» TASK TO CARRY OUT
Write out every entry, unchanged. Skip any picture.

» Data items
---+---

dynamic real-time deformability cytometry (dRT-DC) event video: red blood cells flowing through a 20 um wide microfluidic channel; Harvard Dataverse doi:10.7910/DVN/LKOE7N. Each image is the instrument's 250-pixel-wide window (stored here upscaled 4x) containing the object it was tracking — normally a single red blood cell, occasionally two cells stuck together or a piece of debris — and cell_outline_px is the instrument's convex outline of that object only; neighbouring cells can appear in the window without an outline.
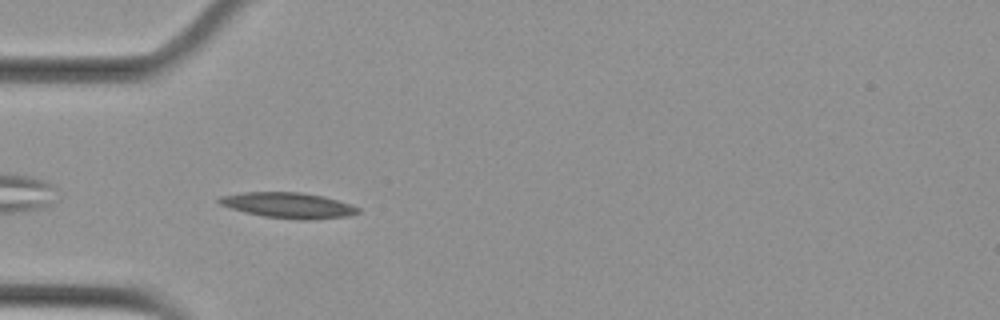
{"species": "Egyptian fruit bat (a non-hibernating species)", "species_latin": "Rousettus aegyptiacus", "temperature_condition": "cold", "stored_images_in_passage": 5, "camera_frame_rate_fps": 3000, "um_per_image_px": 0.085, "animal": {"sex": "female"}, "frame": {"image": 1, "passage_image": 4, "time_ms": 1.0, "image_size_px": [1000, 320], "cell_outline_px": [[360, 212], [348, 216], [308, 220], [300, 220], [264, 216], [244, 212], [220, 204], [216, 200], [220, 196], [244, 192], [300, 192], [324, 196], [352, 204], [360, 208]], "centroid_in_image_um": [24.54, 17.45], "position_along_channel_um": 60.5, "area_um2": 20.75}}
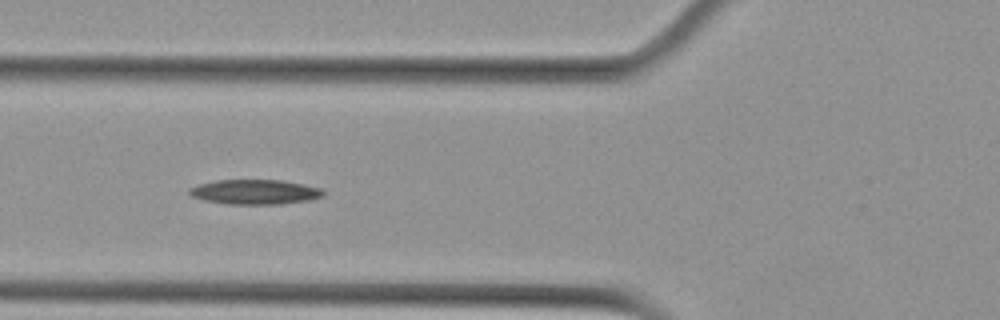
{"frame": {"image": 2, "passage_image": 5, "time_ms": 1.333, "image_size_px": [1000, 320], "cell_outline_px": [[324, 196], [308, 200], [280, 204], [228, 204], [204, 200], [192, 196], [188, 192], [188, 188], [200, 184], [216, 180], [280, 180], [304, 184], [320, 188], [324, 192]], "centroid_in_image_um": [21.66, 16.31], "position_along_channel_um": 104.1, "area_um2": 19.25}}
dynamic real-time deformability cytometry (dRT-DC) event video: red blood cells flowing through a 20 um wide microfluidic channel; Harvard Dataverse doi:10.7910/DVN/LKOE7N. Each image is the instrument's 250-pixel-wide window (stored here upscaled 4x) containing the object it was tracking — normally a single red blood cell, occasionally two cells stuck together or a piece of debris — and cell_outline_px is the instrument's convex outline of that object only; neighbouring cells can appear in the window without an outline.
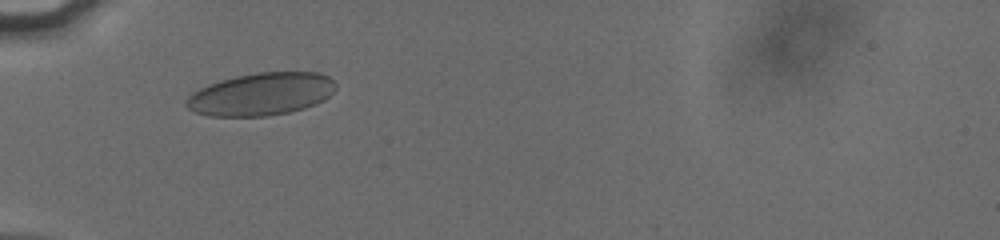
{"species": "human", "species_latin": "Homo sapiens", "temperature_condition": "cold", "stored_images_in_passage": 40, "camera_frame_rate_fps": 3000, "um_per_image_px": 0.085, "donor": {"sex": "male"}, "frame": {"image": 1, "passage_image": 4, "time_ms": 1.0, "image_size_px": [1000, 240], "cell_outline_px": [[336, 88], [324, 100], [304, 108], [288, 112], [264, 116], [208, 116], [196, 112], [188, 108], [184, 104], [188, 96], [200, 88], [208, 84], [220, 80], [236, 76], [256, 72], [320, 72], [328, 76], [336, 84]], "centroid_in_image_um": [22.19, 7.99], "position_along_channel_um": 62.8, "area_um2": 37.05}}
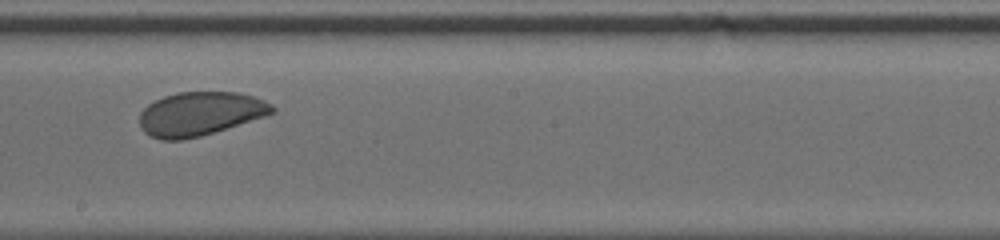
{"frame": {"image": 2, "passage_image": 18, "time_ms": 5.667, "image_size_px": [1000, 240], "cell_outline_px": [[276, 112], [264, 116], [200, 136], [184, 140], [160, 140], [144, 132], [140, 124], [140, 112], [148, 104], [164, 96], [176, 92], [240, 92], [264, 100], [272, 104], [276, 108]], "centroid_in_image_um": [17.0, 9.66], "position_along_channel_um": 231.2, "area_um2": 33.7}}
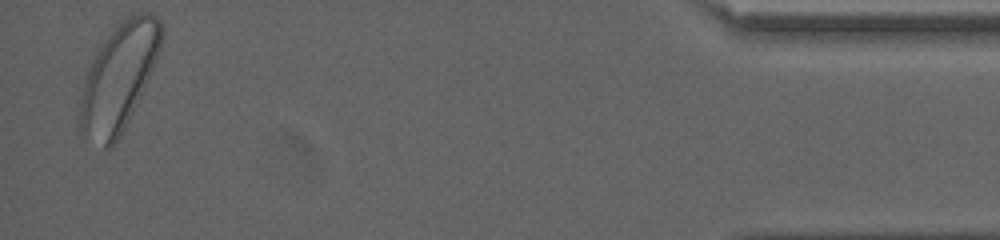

---+---

» SOLUTION
dynamic real-time deformability cytometry (dRT-DC) event video: red blood cells flowing through a 20 um wide microfluidic channel; Harvard Dataverse doi:10.7910/DVN/LKOE7N. Each image is the instrument's 250-pixel-wide window (stored here upscaled 4x) containing the object it was tracking — normally a single red blood cell, occasionally two cells stuck together or a piece of debris — and cell_outline_px is the instrument's convex outline of that object only; neighbouring cells can appear in the window without an outline.
{"species": "Egyptian fruit bat (a non-hibernating species)", "species_latin": "Rousettus aegyptiacus", "temperature_condition": "cold", "stored_images_in_passage": 5, "camera_frame_rate_fps": 3000, "um_per_image_px": 0.085, "animal": {"sex": "female"}, "frame": {"image": 1, "passage_image": 4, "time_ms": 1.0, "image_size_px": [1000, 320], "cell_outline_px": [[360, 212], [348, 216], [308, 220], [300, 220], [264, 216], [244, 212], [220, 204], [216, 200], [220, 196], [244, 192], [300, 192], [324, 196], [352, 204], [360, 208]], "centroid_in_image_um": [24.54, 17.45], "position_along_channel_um": 60.5, "area_um2": 20.75}}
{"frame": {"image": 2, "passage_image": 5, "time_ms": 1.333, "image_size_px": [1000, 320], "cell_outline_px": [[324, 196], [308, 200], [280, 204], [228, 204], [204, 200], [192, 196], [188, 192], [188, 188], [200, 184], [216, 180], [280, 180], [304, 184], [320, 188], [324, 192]], "centroid_in_image_um": [21.66, 16.31], "position_along_channel_um": 104.1, "area_um2": 19.25}}
dynamic real-time deformability cytometry (dRT-DC) event video: red blood cells flowing through a 20 um wide microfluidic channel; Harvard Dataverse doi:10.7910/DVN/LKOE7N. Each image is the instrument's 250-pixel-wide window (stored here upscaled 4x) containing the object it was tracking — normally a single red blood cell, occasionally two cells stuck together or a piece of debris — and cell_outline_px is the instrument's convex outline of that object only; neighbouring cells can appear in the window without an outline.
{"species": "human", "species_latin": "Homo sapiens", "temperature_condition": "cold", "stored_images_in_passage": 40, "camera_frame_rate_fps": 3000, "um_per_image_px": 0.085, "donor": {"sex": "male"}, "frame": {"image": 1, "passage_image": 4, "time_ms": 1.0, "image_size_px": [1000, 240], "cell_outline_px": [[336, 88], [324, 100], [304, 108], [288, 112], [264, 116], [208, 116], [196, 112], [188, 108], [184, 104], [188, 96], [200, 88], [208, 84], [220, 80], [236, 76], [256, 72], [320, 72], [328, 76], [336, 84]], "centroid_in_image_um": [22.19, 7.99], "position_along_channel_um": 62.8, "area_um2": 37.05}}
{"frame": {"image": 2, "passage_image": 18, "time_ms": 5.667, "image_size_px": [1000, 240], "cell_outline_px": [[276, 112], [264, 116], [200, 136], [184, 140], [160, 140], [144, 132], [140, 124], [140, 112], [148, 104], [164, 96], [176, 92], [240, 92], [264, 100], [272, 104], [276, 108]], "centroid_in_image_um": [17.0, 9.66], "position_along_channel_um": 231.2, "area_um2": 33.7}}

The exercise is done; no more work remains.